Irgendwann erreichten wir dann unser Tagesziel, eine Dorf am Fluss, welches nur zu Fuss erreichbar ist. Vor Laos war ich überzeugt, dass man mit allen Menschen mit Hilfe von Händen, Füssen und Zeichnungen kommunizieren kann. Dieser Theorie musste ich hier ein paar Vorbehalte hinzufügen. Die Kommunikation mit den Bergvölkern war eine Herausforderung. Neben den Sprachschwierigkeiten (wir kein Lao, sie kein Englisch), sind unsere Welten so verschieden, dass es schwierig ist, eine Basis zu finden. Nicht einmal das Fingerzählsystem ist das Gleiche und viele Erwachsene sind Analphabeten, sodass Zahlen aufschreiben wenig Sinn macht. Meistens endeten unsere Versuche mit gegenseitigem Anlächeln und Eingeständnis, dass wir uns nicht Verstehen.

 

Unser Guide On sprach nicht nur sehr gut Englisch, er konnte auch hervorragend kochen und hatte ein faszinierendes Wissen über essbare Pflanzen. So kamen wir in den Genuss von Flussfarn, wilden Auberginen, Bambus, Pilzen und Rattan. Hunger war auf diesem Trip sicher nie ein Problem. 

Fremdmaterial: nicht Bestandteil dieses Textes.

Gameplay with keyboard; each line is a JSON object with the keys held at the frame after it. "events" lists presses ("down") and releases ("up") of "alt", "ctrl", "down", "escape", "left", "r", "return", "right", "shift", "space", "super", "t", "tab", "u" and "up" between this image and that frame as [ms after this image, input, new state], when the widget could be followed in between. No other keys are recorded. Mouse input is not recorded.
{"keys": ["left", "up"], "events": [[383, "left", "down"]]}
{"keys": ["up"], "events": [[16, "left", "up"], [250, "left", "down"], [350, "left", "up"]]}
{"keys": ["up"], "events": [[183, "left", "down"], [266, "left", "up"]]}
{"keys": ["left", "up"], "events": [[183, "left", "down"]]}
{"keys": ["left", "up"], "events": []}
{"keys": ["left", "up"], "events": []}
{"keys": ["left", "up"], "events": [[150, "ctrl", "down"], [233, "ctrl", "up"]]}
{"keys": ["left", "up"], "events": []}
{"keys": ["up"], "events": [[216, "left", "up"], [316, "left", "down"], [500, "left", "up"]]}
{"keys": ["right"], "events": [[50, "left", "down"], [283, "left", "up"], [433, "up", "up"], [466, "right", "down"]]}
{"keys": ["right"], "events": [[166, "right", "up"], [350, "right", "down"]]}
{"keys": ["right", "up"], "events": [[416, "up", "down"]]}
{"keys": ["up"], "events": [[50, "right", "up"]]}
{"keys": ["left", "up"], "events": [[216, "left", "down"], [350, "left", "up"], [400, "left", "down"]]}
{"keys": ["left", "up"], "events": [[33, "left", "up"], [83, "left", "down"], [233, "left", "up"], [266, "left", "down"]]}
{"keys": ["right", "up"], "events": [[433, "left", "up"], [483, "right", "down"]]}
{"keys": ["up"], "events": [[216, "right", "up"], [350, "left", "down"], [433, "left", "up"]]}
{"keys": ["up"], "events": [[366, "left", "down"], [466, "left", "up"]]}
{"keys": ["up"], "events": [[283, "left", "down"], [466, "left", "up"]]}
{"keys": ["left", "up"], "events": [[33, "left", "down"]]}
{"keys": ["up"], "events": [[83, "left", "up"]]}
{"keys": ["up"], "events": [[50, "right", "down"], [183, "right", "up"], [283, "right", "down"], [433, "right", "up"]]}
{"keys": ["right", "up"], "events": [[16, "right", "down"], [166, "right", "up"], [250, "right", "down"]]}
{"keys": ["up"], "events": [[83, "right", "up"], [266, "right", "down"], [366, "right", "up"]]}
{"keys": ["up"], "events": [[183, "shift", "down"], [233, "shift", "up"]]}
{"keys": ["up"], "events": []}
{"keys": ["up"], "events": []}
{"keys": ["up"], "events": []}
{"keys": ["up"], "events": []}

Am nächsten Tag überquerten wir einen letzten Berg, um zur nächsten Strasse zu gelangen. Verglichen mit dem Trampelpfad tags zuvor war der Weg sehr komfortabel. Wenn man aber bedenkt, dass dies die Hauptversorgungsroute für die Dörfer am Fluss ist, ist es doch ein sehr schmaler, holpriger Pfad.

 

Stinkend und müde erreichten wir nach ein paar Stunden unseren Abholpunkt. Eine Bilanz nach der verdienten Dusche: Bereuen wir das Trekking? Sicher nicht. War es eine tolle Erfahrung? Auf jeden Fall. Würden wir gleich nächste Woche nochmals gehen? Eher nicht.